--- What to work on ---
In the material below, find all lines with the string "Difficulty" and copy them.

--- Record extracts ---
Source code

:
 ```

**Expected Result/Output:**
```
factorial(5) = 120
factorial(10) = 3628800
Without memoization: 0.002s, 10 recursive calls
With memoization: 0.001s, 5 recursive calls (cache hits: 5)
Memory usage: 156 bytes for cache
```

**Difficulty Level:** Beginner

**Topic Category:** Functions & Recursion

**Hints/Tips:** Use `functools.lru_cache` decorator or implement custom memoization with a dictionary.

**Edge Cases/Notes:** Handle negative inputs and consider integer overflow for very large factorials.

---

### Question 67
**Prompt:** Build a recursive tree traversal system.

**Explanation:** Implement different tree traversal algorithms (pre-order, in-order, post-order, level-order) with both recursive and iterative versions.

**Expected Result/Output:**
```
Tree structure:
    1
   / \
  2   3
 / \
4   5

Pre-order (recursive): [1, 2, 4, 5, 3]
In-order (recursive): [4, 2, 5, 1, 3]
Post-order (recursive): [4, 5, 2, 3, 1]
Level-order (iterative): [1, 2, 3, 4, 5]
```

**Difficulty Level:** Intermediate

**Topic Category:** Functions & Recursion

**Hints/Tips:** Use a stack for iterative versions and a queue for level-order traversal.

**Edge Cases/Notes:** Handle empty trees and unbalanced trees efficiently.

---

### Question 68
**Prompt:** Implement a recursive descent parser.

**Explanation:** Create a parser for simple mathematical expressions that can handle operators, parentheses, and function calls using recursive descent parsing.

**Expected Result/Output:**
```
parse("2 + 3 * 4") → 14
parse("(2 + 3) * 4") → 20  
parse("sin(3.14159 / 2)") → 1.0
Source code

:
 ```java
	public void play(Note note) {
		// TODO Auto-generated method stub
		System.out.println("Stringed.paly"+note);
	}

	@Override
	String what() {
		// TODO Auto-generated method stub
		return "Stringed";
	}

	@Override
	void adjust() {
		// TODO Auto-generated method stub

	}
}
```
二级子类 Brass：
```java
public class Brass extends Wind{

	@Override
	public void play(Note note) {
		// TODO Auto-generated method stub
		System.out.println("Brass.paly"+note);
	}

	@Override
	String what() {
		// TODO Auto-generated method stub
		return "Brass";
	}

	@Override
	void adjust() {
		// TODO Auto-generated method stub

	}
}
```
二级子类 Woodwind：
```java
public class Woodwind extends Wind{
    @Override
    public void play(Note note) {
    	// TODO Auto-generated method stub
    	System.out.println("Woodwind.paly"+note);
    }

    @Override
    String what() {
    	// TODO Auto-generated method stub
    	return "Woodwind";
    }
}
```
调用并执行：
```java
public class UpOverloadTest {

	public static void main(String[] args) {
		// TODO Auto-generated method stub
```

--- Written reply ---
**Difficulty Level:** Beginner
**Difficulty Level:** Intermediate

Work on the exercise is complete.